说完便拎起湛蓝色的裙裾,跑去了后边姚夫人身旁:“母亲,你看父亲又,这般取笑孩儿。”
“好好好,为父不说了,马球赛要开始了,哈哈哈。”
姚廷安抚着浓黑的胡须笑了笑。
转过头来,看着一群不知深浅的年轻人,围在太后和圣上面前主动请缨,脸上的笑意逐渐被一抹忧虑取代。
王太后见这情形,又想到珑格郡主方才对王家人的辱骂,觉得劝她们回去实在不妥。
这输人,也不能输阵啊!
只是放眼望去,眼前代表大周出战的公子贵女,除了几位少将军上过战场动过刀枪,其余几人的拳脚功夫实在不到家。
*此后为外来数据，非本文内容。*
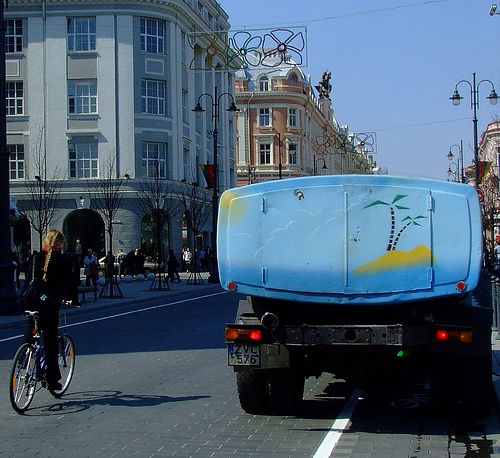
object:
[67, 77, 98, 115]
window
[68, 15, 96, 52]
window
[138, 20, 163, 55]
window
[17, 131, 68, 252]
trees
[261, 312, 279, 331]
exhaust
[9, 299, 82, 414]
bike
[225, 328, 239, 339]
rear lights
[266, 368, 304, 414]
wheels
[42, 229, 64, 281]
hair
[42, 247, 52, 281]
braid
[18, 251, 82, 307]
coat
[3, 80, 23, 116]
white window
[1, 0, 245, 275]
building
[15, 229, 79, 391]
girl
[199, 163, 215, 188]
banner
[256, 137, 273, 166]
window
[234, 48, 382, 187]
building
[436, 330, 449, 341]
tail light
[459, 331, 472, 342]
tail light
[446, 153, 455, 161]
ground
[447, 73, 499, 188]
cake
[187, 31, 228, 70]
flowers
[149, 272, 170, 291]
cage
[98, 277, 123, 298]
cage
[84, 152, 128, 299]
tree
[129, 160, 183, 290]
tree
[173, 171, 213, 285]
tree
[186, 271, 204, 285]
cage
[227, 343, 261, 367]
tag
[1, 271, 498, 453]
street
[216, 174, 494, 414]
truck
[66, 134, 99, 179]
window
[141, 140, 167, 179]
window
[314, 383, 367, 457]
line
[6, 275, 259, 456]
road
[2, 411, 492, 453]
road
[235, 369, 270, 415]
tires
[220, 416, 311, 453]
pavers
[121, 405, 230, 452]
pavers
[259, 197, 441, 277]
sign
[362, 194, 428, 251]
palm tree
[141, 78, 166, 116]
window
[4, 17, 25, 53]
window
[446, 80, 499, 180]
street light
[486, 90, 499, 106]
lamp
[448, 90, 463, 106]
lamp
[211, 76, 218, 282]
post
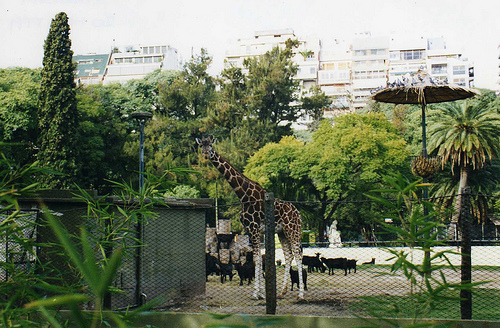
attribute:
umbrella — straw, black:
[371, 67, 476, 106]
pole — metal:
[417, 102, 429, 269]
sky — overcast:
[93, 6, 492, 76]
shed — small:
[3, 189, 213, 306]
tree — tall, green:
[31, 36, 104, 181]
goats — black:
[207, 246, 258, 295]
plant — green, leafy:
[380, 194, 452, 305]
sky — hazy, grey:
[0, 0, 494, 93]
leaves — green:
[33, 11, 88, 190]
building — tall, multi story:
[108, 41, 180, 90]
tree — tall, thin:
[27, 12, 81, 202]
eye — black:
[197, 142, 204, 149]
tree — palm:
[405, 90, 499, 320]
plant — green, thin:
[369, 168, 483, 326]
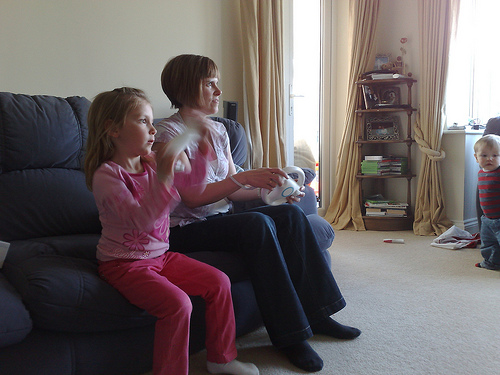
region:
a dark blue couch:
[5, 94, 331, 365]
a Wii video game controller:
[263, 164, 303, 207]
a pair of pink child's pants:
[97, 250, 233, 369]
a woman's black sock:
[277, 342, 325, 372]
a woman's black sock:
[312, 313, 359, 340]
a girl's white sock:
[210, 358, 260, 373]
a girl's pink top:
[91, 157, 206, 259]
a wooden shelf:
[350, 70, 415, 233]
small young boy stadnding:
[467, 133, 498, 270]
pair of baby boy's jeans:
[480, 215, 498, 269]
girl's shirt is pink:
[48, 155, 180, 265]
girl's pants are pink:
[98, 245, 255, 363]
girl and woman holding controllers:
[61, 10, 330, 237]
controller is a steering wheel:
[243, 137, 314, 214]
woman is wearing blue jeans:
[188, 191, 423, 364]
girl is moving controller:
[72, 62, 207, 175]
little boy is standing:
[460, 123, 499, 287]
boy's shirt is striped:
[464, 164, 499, 214]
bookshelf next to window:
[337, 45, 434, 252]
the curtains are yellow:
[246, 1, 454, 233]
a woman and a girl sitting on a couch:
[85, 53, 360, 374]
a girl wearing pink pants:
[100, 255, 237, 374]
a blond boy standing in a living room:
[473, 136, 498, 270]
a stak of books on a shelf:
[358, 153, 409, 173]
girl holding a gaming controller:
[156, 130, 195, 181]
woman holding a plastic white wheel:
[248, 161, 305, 207]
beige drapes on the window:
[242, 0, 460, 232]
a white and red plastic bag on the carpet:
[432, 225, 482, 248]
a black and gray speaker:
[222, 100, 239, 121]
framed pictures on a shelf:
[362, 83, 400, 108]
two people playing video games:
[72, 48, 369, 374]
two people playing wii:
[45, 40, 383, 373]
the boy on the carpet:
[458, 128, 499, 269]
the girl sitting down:
[80, 70, 254, 373]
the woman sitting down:
[133, 45, 365, 367]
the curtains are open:
[237, 5, 397, 230]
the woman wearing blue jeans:
[173, 208, 370, 339]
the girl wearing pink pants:
[101, 255, 243, 366]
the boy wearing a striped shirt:
[479, 167, 498, 219]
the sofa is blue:
[3, 98, 365, 369]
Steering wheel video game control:
[261, 167, 307, 206]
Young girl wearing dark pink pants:
[88, 84, 237, 371]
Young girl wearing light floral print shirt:
[89, 86, 239, 371]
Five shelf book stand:
[355, 70, 418, 230]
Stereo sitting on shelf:
[363, 112, 406, 145]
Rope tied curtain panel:
[413, 1, 449, 236]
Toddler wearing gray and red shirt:
[475, 132, 498, 274]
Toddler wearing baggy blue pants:
[472, 133, 499, 272]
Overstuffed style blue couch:
[1, 87, 336, 364]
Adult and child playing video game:
[89, 52, 308, 236]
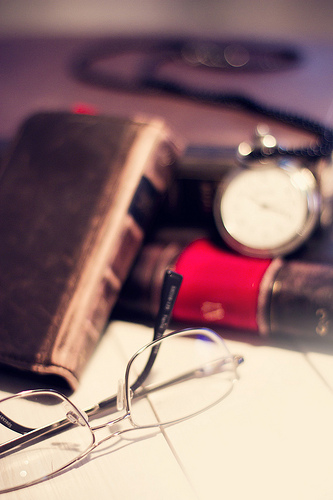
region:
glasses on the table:
[40, 244, 330, 479]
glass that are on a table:
[14, 269, 331, 452]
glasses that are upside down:
[10, 297, 318, 431]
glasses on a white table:
[14, 274, 325, 456]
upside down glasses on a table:
[6, 274, 300, 476]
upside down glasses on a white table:
[22, 260, 259, 489]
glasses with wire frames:
[10, 280, 302, 477]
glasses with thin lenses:
[26, 277, 284, 480]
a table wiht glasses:
[22, 235, 328, 466]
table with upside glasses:
[18, 259, 289, 490]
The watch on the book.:
[225, 161, 310, 249]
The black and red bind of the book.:
[133, 238, 331, 339]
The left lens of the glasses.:
[2, 387, 90, 475]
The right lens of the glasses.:
[113, 341, 228, 411]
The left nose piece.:
[62, 403, 85, 427]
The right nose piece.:
[107, 377, 127, 407]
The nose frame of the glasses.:
[97, 413, 131, 439]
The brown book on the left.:
[8, 99, 139, 353]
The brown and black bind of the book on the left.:
[42, 141, 165, 388]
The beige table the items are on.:
[20, 326, 318, 498]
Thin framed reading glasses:
[0, 272, 247, 491]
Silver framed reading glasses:
[0, 270, 246, 497]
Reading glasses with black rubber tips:
[0, 270, 247, 491]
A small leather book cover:
[3, 107, 187, 391]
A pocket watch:
[210, 155, 317, 250]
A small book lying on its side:
[117, 238, 327, 336]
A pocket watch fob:
[67, 33, 330, 158]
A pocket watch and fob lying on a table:
[70, 32, 328, 256]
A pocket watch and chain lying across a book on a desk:
[77, 30, 331, 258]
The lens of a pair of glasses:
[124, 329, 240, 423]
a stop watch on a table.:
[192, 121, 331, 264]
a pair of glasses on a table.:
[1, 300, 257, 497]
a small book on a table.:
[1, 104, 190, 421]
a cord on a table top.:
[67, 30, 331, 142]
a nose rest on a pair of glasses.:
[110, 375, 127, 416]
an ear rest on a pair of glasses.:
[94, 264, 188, 409]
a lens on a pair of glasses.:
[125, 320, 233, 427]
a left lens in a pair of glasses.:
[0, 380, 89, 494]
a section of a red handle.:
[137, 225, 293, 344]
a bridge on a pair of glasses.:
[92, 406, 131, 446]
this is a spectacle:
[86, 345, 202, 420]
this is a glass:
[150, 358, 206, 396]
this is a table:
[254, 377, 322, 471]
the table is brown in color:
[245, 435, 311, 479]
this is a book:
[30, 125, 116, 283]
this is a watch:
[226, 159, 302, 232]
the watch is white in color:
[237, 206, 257, 234]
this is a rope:
[256, 86, 325, 131]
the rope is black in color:
[285, 108, 324, 137]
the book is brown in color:
[36, 161, 77, 218]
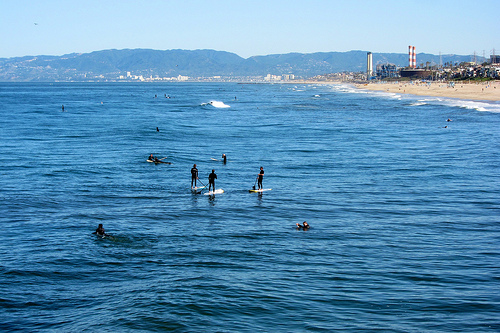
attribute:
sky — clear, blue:
[1, 0, 491, 59]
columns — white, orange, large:
[406, 46, 421, 78]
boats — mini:
[180, 178, 271, 202]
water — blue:
[10, 83, 494, 325]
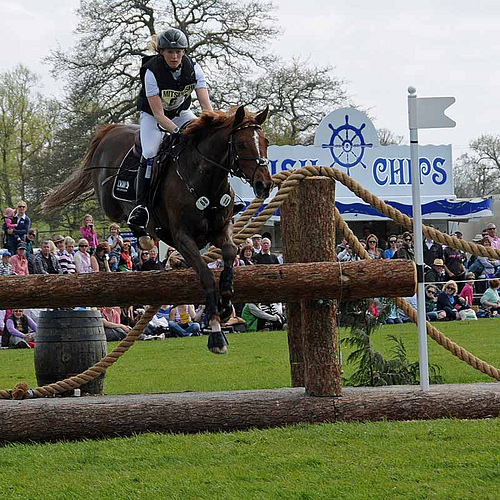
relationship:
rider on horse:
[125, 24, 219, 242] [33, 100, 273, 355]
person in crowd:
[1, 199, 31, 252] [0, 198, 500, 349]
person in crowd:
[79, 212, 100, 250] [0, 198, 500, 349]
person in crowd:
[105, 224, 125, 252] [0, 198, 500, 349]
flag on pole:
[405, 94, 460, 131] [403, 83, 472, 394]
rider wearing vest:
[125, 24, 219, 242] [134, 48, 202, 123]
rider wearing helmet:
[125, 24, 219, 242] [153, 27, 190, 74]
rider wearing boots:
[125, 24, 219, 242] [122, 201, 153, 239]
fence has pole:
[1, 167, 496, 441] [291, 169, 348, 400]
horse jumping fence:
[33, 100, 273, 355] [1, 167, 496, 441]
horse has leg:
[33, 100, 273, 355] [168, 228, 232, 360]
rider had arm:
[125, 24, 219, 242] [188, 59, 222, 121]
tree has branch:
[19, 0, 273, 235] [177, 7, 278, 72]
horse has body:
[33, 100, 273, 355] [85, 120, 215, 254]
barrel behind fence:
[27, 298, 130, 402] [1, 167, 496, 441]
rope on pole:
[0, 159, 499, 403] [291, 169, 348, 400]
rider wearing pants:
[125, 24, 219, 242] [135, 107, 210, 167]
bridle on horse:
[223, 123, 274, 198] [33, 100, 273, 355]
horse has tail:
[33, 100, 273, 355] [24, 115, 122, 229]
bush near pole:
[339, 242, 449, 393] [403, 83, 472, 394]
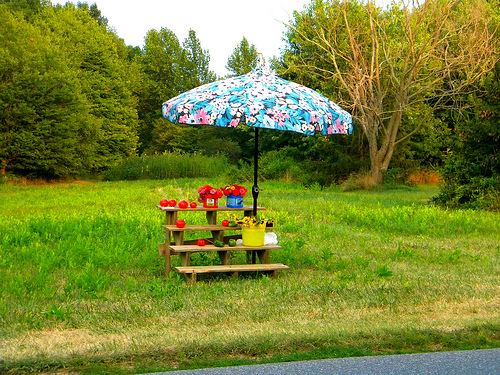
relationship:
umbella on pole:
[162, 52, 354, 136] [248, 126, 265, 263]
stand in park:
[160, 195, 275, 286] [17, 28, 455, 339]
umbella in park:
[162, 52, 354, 136] [17, 28, 455, 339]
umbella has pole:
[162, 52, 354, 136] [232, 119, 272, 220]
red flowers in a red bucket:
[197, 184, 219, 196] [202, 196, 220, 208]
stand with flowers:
[158, 206, 290, 284] [229, 209, 271, 245]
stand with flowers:
[158, 206, 290, 284] [221, 181, 246, 208]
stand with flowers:
[158, 206, 290, 284] [198, 182, 223, 205]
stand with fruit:
[158, 206, 290, 284] [198, 233, 208, 245]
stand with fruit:
[158, 206, 290, 284] [221, 217, 231, 228]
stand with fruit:
[158, 206, 290, 284] [173, 215, 187, 230]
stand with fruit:
[158, 206, 290, 284] [178, 197, 188, 208]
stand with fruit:
[158, 206, 290, 284] [159, 198, 169, 208]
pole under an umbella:
[252, 127, 259, 265] [162, 52, 354, 136]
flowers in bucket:
[193, 171, 255, 213] [227, 193, 244, 208]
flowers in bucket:
[198, 184, 248, 203] [230, 213, 275, 248]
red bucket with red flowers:
[203, 197, 218, 208] [198, 182, 218, 197]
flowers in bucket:
[226, 212, 276, 228] [239, 222, 266, 252]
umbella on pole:
[162, 52, 355, 134] [251, 125, 264, 213]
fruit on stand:
[178, 200, 188, 209] [151, 191, 293, 283]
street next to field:
[387, 351, 467, 373] [29, 195, 336, 373]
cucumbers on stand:
[212, 231, 241, 253] [131, 161, 350, 310]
而这燕王妃就不同了,她在中秋遇刺时的表现已经超乎众人想象,而这珑格郡主也说她才是唯一的对手,想来有这燕王妃参与,可保万无一失。
思于此,王太后便看向陆挽澜试探性地问了句:“燕王妃可要上场啊?”
这句询问,立刻吸引了无数目光。
除了那些不待见陆挽澜的人之外,其余众人仿佛也是高兴的。
珑格郡主自是不用提了。
最激动的莫过于,一副恶婆婆扮相的淑太妃。
她见陆挽澜没有立即回复,转了转眼睛起身便道:
“太后娘娘,这么重的担子,您怎么能让这个目无王法的女人去担?”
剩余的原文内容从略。